(SELECTED EXCERPT Opens)
Right You Are (if you think so) (, also translated as So It Is (If You Think So), is an Italian drama by Luigi Pirandello. The play is based on Pirandello's short story La signora Frola e il signor Ponza, suo genero.

It premiered 18 June 1917 in Milan. The theme is conflicting versions of the truth told by the main characters, each of whom claims the other is insane. Lady Frola claims that her son-in-law Mr. Ponza went insane when her daughter, his wife, died four years ago, then remarried. Lady Frola claims he fantasizes that his new wife is his old wife. Mr. Ponza claims that Lady Frola could not accept her daughter's death, went mad, and only survives by believing that his second wife is her living daughter. The townspeople attempt to learn the truth as the play progresses.

Characters 
 Lamberto Laudisi
 Lady Frola
 Mr. Ponza, her son-in-law
 Lady Ponza
 Councillor Agazzi
 Lady Amalia, his wife and sister of Lamberto Laudisi
 Dina, their daughter
 Lady Sirelli
 Mr. Sirelli
 The Prefect
 Commissioner Centuri
 Lady Cini
 Lady Nenni
 a waiter in the Agazzi's home
 other Ladies and Gentlemen

Plot 
Mr. Ponza and his mother-in-law, Mrs Frola, escape to a quiet provincial town after a terrible earthquake in Marsica. It is rumored Ponza is married, but no one has ever seen Mrs. Ponza. The Ponzas stay on the top floor on a nearby block, while Mrs Frola lives in a stylish apartment. The trio is the subject of many rumours. Townspeople see  Ponza as a monster who prevents his wife from leaving the house. So, Mr. Ponza's boss, Councillor Agazzi, goes the prefect to bring out the truth and clarify the matter. Lamberto Laudisi defends the newly arrived from the curiosity of the village, stating the impossibility of knowing each other and, more generally, absolute truth.
(SELECTED EXCERPT Closes)
**WRITTEN TASK 1:** Convert the lines of the records into a numbered list, starting at the line that contains "diberikan di atas dapat menambah wawasan" and stopping after the line that contains "Prosperita IT New". Leave out any blank lines.
The records have nothing to do with the text.
(RAW DATA Opens)
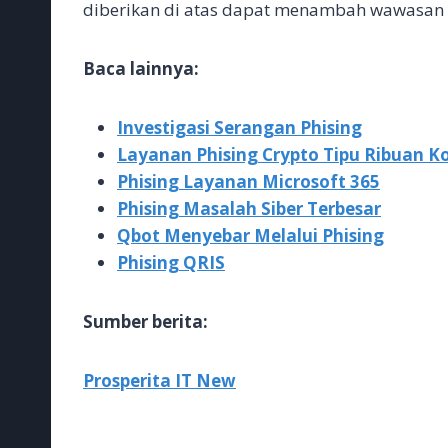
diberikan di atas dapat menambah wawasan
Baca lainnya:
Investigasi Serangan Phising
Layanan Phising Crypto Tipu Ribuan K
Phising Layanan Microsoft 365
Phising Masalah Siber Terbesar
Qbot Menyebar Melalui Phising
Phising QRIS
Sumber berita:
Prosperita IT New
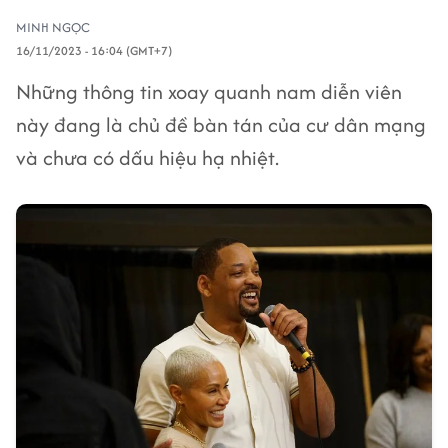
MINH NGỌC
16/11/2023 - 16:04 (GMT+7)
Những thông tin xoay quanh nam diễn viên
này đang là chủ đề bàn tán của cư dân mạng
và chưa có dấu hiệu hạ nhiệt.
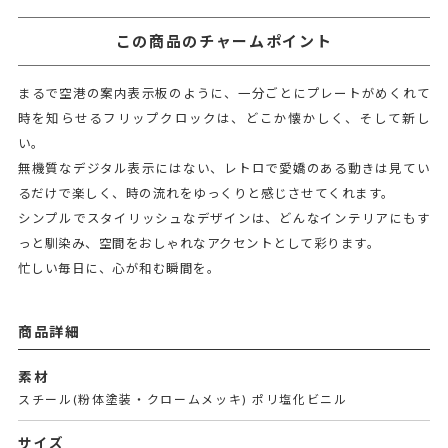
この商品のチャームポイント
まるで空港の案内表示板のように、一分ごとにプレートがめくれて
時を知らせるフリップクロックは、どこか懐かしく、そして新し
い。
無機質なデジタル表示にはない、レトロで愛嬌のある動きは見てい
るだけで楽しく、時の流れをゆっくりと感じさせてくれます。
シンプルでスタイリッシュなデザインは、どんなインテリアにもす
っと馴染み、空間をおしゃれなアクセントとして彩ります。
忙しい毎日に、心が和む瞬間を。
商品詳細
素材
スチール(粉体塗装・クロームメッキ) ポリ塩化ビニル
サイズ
(RAW DATA Closes)
(RAW DATA Opens)
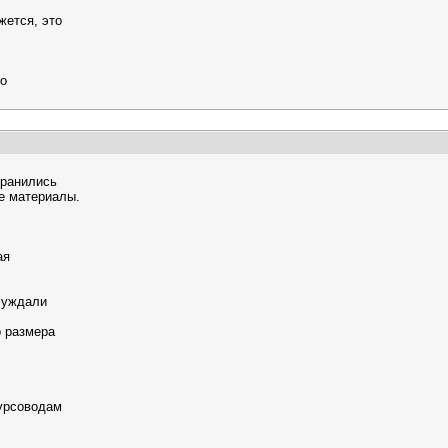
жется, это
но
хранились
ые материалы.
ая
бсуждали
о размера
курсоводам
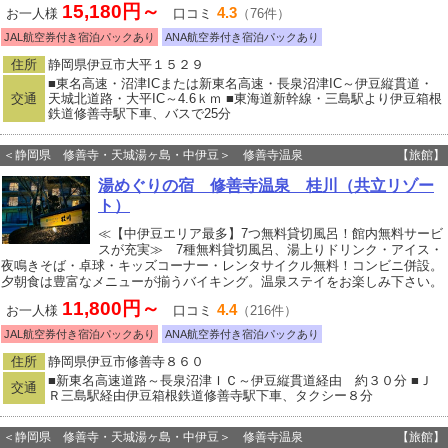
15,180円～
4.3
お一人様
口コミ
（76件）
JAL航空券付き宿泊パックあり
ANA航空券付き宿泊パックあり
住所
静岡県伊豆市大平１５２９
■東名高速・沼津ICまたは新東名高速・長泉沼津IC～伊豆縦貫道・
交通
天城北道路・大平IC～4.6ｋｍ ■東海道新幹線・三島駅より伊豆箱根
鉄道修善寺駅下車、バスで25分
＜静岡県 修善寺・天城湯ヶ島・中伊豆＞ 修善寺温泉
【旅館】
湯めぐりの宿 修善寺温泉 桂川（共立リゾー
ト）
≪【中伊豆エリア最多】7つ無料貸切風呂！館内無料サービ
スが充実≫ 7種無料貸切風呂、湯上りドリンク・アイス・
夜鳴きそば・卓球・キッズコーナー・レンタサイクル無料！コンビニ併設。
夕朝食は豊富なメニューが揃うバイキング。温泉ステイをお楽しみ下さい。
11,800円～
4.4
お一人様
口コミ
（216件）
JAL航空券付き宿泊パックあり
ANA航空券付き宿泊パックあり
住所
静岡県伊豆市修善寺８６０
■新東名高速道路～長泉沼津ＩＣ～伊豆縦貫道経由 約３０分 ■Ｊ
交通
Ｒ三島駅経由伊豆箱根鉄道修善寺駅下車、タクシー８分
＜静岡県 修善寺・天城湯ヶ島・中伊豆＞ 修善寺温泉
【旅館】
(RAW DATA Closes)
**WRITTEN TASK 2:** In the article on Pirandello's play, reproduce the passage that begins at the words "It premiered 18" and ends after "the play progresses.", changing "Lady Frola" to "Mrs. Frola".

**REPLY 1:**
1. diberikan di atas dapat menambah wawasan
2. Baca lainnya:
3. Investigasi Serangan Phising
4. Layanan Phising Crypto Tipu Ribuan K
5. Phising Layanan Microsoft 365
6. Phising Masalah Siber Terbesar
7. Qbot Menyebar Melalui Phising
8. Phising QRIS
9. Sumber berita:
10. Prosperita IT New

**REPLY 2:**
It premiered 18 June 1917 in Milan. The theme is conflicting versions of the truth told by the main characters, each of whom claims the other is insane. Mrs. Frola claims that her son-in-law Mr. Ponza went insane when her daughter, his wife, died four years ago, then remarried. Mrs. Frola claims he fantasizes that his new wife is his old wife. Mr. Ponza claims that Mrs. Frola could not accept her daughter's death, went mad, and only survives by believing that his second wife is her living daughter. The townspeople attempt to learn the truth as the play progresses.